I just got a Dish 811 receiver and thought the website said that you got the HD pack for 6 months free. When I asked the customer service rep she said nooo it wasn't free like I was being ridiculous. Then she put me on hold and came back and offered it for $4.99 for 12 months so I took that. Is this a new special? What happened to the 6 months free?


----------



## BFG (Jan 23, 2004)

6 months free is only for new customers.

Existing non-hd customers adding HD get it for $4.99 for 12 months, which is the same discount as 6 months free anways...


----------



## penguin44 (Oct 29, 2005)

Actually I called them about this myself, I purchased my unit from CCty and I was told from DishReps HBO was free for 6 months. I took it, now they are billing me for it and I told them according to the site and the rep (I gave the reps # to prove I did speak to someone) Their reply was, "Oh yes, HBO is free for 6 months if you purchase the unit from us directly not from a retail outlet."
I am totally ticked off.


----------



## Orange Man (Oct 9, 2003)

I've been thinking of adding the HD pack on-and-off for a few months now. At $4.99 for 12 months that doesn't sound bad.
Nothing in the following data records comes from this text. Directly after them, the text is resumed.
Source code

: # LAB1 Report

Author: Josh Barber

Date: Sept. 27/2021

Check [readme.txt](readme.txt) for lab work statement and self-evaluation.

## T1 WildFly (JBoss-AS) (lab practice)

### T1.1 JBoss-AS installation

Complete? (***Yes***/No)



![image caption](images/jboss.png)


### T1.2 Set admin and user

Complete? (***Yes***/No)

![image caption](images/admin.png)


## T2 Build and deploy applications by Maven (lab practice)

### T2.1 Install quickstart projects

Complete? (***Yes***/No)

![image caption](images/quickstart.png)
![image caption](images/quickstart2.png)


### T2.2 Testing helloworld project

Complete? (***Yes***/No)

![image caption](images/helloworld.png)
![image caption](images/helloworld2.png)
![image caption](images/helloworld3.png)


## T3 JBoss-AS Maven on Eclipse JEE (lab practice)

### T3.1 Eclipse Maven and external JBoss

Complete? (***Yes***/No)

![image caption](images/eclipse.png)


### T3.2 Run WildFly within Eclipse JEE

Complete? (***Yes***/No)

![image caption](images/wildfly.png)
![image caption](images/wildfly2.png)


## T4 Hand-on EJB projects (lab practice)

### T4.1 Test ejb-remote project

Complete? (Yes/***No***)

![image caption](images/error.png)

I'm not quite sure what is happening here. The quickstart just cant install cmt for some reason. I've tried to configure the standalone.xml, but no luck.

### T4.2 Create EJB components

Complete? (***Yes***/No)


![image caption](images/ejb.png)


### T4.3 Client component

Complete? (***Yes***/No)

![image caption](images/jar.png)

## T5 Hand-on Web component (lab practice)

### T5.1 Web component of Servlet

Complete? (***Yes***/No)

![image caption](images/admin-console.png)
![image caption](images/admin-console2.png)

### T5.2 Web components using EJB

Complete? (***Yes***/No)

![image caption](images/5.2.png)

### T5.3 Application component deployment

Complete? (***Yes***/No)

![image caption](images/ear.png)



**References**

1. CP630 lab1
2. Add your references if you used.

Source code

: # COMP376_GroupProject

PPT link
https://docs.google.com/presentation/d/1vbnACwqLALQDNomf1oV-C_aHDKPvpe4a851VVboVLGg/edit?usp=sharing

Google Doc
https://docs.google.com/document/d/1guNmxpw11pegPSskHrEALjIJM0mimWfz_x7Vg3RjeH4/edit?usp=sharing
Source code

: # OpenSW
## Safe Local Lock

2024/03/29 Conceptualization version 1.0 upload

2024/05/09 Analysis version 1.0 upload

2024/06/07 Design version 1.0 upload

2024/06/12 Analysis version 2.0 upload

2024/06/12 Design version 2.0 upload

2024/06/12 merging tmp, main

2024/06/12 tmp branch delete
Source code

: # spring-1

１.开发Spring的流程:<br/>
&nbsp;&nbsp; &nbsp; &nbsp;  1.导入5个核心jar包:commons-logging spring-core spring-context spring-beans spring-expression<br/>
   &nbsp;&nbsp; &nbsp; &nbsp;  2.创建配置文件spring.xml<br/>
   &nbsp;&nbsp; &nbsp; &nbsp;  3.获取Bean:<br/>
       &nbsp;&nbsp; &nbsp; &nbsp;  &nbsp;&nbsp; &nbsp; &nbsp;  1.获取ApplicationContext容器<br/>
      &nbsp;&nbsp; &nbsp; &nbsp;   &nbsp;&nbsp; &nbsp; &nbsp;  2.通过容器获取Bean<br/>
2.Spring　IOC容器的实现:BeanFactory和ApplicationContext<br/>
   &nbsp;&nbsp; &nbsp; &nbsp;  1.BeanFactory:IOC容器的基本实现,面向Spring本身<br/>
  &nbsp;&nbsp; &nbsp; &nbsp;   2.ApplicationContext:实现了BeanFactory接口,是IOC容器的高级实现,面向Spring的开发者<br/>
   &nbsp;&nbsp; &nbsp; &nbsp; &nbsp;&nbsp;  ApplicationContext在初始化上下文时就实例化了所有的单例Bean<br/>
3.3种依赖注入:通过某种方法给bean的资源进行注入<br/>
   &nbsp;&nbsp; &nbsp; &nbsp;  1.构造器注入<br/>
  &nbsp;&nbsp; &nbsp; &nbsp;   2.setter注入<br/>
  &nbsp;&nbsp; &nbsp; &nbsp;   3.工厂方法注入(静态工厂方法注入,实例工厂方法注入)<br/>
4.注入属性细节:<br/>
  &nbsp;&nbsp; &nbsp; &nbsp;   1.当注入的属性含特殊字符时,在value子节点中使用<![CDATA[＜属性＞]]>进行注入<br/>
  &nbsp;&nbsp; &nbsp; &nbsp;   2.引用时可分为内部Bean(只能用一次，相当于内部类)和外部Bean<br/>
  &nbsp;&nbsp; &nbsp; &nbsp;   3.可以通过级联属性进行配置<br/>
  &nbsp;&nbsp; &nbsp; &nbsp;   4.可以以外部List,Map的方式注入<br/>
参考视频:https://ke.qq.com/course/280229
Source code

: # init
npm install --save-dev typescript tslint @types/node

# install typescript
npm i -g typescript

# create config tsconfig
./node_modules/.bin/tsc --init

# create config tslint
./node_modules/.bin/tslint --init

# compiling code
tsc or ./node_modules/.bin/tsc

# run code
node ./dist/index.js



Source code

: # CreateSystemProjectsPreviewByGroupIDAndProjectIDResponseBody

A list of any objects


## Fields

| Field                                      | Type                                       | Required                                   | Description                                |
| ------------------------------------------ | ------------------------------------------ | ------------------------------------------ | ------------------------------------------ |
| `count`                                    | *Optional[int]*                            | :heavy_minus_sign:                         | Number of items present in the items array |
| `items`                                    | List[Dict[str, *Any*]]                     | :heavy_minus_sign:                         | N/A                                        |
Just curious though is the content ok or is it just a bunch of reruns and series stuff?


Kenny J.


----------



## ClaudeR (Dec 7, 2003)

If you watch ESPN or Discovery, it's OK. If you sub to HBO or Showtime, the HD version is automatically free - even on the free weekends (like today). 

I don't think it's worth the normal $10 (+$5 Voom) that I'm paying, and I'll cancel mine this month.


----------



## rasheed (Sep 12, 2005)

You can also only cancel your HD package if you are not leasing a HD receiver under the DHA plans...


----------



## SummitAdvantageRetailer (Feb 20, 2005)

penguin44 said:


> Actually I called them about this myself, I purchased my unit from CCty and I was told from DishReps HBO was free for 6 months. I took it, now they are billing me for it and I told them according to the site and the rep (I gave the reps # to prove I did speak to someone) Their reply was, "Oh yes, HBO is free for 6 months if you purchase the unit from us directly not from a retail outlet."
> I am totally ticked off.


Another victim of the fine print. Ask for ALL the details pertaining to each and every offer.


----------



## SummitAdvantageRetailer (Feb 20, 2005)

Voom for $5 ain't bad, either.


----------



## penguin44 (Oct 29, 2005)

SummitAdvantageRetailer said:


> Another victim of the fine print. Ask for ALL the details pertaining to each and every offer.


Actually I did get the fine print. According to their site, and the info pack I requested before I purchased they all stated HBO Free for 6months*

*For new, first-time residential customers only. Must subscribe to minimum of America's Top 60 or DISH Latino to receive monthly programming credit. Customer must call to cancel HD at the end of 6 months or a $9.99 monthly charge will apply.

All their fine print stated this and only this. I am currently dealing with them on this issue, although I shouldn't have to.


----------